Esta posfação já se alonga, é preciso lhe pôr termo. Faço-o insistindo no que me parece ser a principal virtude dos capítulos que formam este livro. Escritos, em boa parte, em momento histórico em que entre nós o estudo das ideias quase se limitava à busca de suas determinações estruturais, em que elas eram reduzidas a ideologias, seu autor neles revela a preocupação de buscar conteúdo e não de detectar métodos e abordagens.

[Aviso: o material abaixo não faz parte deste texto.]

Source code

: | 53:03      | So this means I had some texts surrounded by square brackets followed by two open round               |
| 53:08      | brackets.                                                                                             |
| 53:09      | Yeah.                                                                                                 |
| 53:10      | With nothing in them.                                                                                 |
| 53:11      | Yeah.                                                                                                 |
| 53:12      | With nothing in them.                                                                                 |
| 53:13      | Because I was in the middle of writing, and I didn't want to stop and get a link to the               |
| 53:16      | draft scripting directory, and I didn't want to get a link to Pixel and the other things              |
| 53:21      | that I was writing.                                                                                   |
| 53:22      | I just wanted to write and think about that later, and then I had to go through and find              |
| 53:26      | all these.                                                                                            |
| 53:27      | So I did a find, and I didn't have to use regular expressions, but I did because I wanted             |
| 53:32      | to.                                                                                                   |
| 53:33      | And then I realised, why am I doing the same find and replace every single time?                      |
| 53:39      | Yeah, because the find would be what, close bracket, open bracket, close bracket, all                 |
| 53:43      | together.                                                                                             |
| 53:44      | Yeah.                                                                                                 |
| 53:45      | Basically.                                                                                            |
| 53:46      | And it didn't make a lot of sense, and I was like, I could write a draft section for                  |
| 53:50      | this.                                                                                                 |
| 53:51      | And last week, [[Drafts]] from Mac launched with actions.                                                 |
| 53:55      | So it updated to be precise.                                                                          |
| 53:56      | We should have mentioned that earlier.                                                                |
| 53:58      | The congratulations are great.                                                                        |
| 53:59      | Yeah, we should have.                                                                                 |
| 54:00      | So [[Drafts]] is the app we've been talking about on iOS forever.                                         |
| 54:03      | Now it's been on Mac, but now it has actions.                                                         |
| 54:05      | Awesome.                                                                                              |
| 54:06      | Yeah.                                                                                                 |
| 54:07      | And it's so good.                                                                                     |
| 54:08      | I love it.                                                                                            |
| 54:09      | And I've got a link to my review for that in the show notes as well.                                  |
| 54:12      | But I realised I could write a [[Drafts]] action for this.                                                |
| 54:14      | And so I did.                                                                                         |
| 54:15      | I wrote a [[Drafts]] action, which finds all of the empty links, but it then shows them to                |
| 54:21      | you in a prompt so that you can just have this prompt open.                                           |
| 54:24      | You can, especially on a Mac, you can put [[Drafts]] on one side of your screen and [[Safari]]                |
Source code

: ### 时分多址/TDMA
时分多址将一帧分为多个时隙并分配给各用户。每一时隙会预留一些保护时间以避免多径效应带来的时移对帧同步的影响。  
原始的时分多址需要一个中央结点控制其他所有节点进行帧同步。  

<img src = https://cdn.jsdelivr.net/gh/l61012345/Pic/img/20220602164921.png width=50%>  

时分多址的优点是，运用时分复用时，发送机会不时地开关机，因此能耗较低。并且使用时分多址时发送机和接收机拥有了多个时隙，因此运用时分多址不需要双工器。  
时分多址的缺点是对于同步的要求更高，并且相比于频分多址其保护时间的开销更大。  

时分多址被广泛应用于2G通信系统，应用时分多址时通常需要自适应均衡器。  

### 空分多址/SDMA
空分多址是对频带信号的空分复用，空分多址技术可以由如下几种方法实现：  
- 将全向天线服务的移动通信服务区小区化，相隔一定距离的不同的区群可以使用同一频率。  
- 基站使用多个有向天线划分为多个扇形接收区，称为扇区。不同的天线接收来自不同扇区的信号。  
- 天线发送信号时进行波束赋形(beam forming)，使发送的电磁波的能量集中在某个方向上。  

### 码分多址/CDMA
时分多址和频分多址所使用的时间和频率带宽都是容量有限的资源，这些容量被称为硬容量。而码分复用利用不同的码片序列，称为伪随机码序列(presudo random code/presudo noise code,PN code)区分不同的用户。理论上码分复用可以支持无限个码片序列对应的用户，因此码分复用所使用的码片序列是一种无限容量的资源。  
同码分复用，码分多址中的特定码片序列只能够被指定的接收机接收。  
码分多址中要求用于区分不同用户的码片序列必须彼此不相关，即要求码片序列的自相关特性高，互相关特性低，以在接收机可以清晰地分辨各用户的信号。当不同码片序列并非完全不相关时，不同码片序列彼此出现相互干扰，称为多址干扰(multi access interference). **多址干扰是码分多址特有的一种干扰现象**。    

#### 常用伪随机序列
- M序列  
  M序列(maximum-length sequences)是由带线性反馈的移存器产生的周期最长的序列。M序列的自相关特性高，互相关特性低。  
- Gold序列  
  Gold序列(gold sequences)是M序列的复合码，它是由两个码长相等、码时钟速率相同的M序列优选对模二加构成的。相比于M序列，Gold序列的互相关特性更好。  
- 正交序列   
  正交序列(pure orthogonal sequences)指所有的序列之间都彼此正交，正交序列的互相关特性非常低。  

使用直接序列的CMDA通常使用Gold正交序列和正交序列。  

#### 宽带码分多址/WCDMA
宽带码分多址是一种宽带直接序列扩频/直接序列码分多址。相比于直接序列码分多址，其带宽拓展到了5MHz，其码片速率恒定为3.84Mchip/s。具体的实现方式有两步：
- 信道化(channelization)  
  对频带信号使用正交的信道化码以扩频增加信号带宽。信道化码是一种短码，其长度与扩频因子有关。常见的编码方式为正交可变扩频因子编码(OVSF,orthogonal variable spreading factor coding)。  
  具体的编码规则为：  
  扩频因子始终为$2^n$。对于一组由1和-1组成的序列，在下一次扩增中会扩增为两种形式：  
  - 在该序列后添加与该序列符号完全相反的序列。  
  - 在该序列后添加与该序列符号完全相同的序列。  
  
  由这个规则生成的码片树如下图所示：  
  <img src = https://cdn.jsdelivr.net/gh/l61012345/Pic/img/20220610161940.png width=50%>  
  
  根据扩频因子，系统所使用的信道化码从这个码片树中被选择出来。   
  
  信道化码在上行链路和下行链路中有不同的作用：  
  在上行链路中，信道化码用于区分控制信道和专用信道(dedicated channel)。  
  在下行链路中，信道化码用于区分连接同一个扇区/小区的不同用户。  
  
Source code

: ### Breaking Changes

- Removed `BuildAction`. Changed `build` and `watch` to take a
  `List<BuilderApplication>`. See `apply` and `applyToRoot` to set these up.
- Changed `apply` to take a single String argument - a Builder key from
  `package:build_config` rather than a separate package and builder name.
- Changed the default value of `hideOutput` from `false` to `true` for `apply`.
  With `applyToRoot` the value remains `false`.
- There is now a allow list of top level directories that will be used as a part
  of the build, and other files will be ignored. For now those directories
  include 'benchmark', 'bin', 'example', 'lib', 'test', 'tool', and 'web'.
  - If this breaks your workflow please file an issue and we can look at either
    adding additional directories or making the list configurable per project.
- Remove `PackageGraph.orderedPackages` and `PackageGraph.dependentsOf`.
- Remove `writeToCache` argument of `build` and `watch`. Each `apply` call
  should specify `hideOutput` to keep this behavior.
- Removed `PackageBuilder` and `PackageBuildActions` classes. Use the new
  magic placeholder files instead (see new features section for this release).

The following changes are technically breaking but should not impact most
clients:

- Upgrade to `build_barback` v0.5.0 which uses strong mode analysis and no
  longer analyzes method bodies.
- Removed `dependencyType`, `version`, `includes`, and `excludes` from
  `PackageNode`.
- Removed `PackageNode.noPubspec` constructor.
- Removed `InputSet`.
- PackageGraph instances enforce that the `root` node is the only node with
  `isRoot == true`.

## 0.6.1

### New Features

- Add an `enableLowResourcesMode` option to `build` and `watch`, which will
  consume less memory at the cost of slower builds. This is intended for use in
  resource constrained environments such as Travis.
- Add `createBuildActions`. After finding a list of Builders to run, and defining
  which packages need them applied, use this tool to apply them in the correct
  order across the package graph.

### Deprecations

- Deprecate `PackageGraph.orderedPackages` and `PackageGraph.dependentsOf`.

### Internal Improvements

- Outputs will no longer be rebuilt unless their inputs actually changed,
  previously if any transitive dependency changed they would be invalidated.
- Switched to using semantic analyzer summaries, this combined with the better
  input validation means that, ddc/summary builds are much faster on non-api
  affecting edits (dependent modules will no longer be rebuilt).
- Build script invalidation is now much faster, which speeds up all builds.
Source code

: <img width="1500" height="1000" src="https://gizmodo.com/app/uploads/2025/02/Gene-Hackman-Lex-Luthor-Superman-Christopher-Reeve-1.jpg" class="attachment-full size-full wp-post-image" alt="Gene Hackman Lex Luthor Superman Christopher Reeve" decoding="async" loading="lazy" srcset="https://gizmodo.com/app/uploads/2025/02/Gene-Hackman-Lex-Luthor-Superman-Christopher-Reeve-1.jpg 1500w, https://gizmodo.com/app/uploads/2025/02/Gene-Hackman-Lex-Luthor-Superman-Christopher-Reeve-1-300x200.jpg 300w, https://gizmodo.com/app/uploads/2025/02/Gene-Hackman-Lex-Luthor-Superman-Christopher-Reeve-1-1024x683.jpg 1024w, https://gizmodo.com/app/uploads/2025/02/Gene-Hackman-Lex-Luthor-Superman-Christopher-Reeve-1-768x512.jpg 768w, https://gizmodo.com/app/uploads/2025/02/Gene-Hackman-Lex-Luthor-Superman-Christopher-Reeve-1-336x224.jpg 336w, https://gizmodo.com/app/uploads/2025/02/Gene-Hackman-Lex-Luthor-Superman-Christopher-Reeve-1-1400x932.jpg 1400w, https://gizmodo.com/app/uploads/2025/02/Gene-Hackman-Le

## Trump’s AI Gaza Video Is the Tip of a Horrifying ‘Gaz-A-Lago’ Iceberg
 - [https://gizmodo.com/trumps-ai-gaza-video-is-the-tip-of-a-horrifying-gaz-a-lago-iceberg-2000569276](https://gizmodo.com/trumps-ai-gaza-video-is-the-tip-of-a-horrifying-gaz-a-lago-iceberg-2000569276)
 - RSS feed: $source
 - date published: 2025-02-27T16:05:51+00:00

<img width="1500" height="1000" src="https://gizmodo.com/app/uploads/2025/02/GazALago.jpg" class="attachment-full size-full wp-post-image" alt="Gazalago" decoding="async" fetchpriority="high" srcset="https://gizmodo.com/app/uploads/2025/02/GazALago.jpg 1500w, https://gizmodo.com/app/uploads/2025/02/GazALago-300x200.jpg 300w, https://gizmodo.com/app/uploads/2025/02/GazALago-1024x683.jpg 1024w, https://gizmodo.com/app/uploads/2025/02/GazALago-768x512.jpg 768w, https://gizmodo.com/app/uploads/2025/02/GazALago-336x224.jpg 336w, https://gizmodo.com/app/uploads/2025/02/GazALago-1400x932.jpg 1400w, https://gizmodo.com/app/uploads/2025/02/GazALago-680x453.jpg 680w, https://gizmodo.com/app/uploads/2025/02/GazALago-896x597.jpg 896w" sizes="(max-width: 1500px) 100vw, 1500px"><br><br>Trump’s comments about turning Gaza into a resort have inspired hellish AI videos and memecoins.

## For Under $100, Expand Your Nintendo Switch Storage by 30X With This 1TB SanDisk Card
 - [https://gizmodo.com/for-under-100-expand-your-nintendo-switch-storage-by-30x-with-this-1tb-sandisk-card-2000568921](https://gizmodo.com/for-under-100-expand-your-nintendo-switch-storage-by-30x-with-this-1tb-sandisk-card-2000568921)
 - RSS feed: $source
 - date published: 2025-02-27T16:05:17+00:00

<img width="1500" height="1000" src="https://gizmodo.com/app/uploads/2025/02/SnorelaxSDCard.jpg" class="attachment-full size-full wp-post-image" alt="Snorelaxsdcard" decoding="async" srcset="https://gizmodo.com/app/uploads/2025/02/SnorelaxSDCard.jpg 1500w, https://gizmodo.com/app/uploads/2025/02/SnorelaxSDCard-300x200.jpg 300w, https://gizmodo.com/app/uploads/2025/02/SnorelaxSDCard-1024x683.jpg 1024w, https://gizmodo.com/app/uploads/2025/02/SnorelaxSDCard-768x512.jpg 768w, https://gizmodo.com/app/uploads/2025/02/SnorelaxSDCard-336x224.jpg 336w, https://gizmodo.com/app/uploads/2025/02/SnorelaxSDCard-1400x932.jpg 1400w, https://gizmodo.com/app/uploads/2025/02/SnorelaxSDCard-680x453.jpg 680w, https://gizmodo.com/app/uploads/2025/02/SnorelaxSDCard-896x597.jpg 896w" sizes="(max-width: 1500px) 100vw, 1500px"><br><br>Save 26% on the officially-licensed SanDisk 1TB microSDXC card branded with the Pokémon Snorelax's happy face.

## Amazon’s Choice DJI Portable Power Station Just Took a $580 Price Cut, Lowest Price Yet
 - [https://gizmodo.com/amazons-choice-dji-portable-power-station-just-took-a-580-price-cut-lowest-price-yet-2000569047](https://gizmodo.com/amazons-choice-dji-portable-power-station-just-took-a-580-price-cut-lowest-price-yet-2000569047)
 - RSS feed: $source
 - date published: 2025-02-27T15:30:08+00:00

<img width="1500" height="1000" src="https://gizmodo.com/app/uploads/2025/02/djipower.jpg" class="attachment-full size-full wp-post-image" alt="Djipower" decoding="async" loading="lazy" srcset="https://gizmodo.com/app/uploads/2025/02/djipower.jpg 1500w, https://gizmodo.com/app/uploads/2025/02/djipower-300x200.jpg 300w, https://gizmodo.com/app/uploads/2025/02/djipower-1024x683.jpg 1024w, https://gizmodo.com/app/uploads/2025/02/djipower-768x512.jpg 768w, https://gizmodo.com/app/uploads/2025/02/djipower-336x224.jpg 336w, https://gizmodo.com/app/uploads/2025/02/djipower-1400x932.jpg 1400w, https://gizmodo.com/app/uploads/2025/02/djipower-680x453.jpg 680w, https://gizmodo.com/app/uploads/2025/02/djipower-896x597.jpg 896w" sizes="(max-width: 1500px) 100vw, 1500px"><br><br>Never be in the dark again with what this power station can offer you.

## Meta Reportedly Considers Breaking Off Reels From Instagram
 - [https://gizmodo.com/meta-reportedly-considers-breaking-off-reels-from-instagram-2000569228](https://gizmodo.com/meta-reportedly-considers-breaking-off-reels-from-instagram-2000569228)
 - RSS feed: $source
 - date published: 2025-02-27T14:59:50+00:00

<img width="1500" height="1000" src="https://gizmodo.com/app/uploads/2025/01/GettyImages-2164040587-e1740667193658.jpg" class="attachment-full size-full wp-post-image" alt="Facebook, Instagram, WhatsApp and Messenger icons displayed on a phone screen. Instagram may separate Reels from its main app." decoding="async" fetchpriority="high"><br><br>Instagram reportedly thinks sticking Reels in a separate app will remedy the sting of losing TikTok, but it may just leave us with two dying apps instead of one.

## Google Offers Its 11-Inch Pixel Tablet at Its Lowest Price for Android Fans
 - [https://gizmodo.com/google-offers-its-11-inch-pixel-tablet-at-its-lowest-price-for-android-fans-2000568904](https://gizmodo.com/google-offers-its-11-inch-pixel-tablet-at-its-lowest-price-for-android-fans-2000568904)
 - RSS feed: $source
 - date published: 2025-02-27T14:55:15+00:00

Como ele próprio afirma no epílogo, a aula magna dada no Instituto Rio Branco em 1993, o importante na leitura é perguntar “se o livro avançou ou não no conhecimento da temática proposta, mesmo que, às vezes, sem muito rigor”. Ou, ainda mais radicalmente, no conselho aos alunos do mesmo Instituto: “Preocupem-se menos com a maquinaria utilizada e desfrutem a beleza da obra construída”. Trata-se de postura perfeitamente compatível com os tempos democráticos que hoje vivemos e com a prática atual da história social das ideias. Não por acaso, tempos cuja construção muito deve a Fernando Henrique Cardoso.